▶ _Problem statement_: An exact restatement of the records below is expected.

▶ _Working data_:

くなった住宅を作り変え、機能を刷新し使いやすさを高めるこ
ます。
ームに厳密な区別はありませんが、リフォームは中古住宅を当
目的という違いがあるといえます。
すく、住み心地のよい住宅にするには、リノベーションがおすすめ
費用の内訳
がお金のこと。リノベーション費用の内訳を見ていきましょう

▶ _Final answer_:
くなった住宅を作り変え、機能を刷新し使いやすさを高めるこ
ます。
ームに厳密な区別はありませんが、リフォームは中古住宅を当
目的という違いがあるといえます。
すく、住み心地のよい住宅にするには、リノベーションがおすすめ
費用の内訳
がお金のこと。リノベーション費用の内訳を見ていきましょう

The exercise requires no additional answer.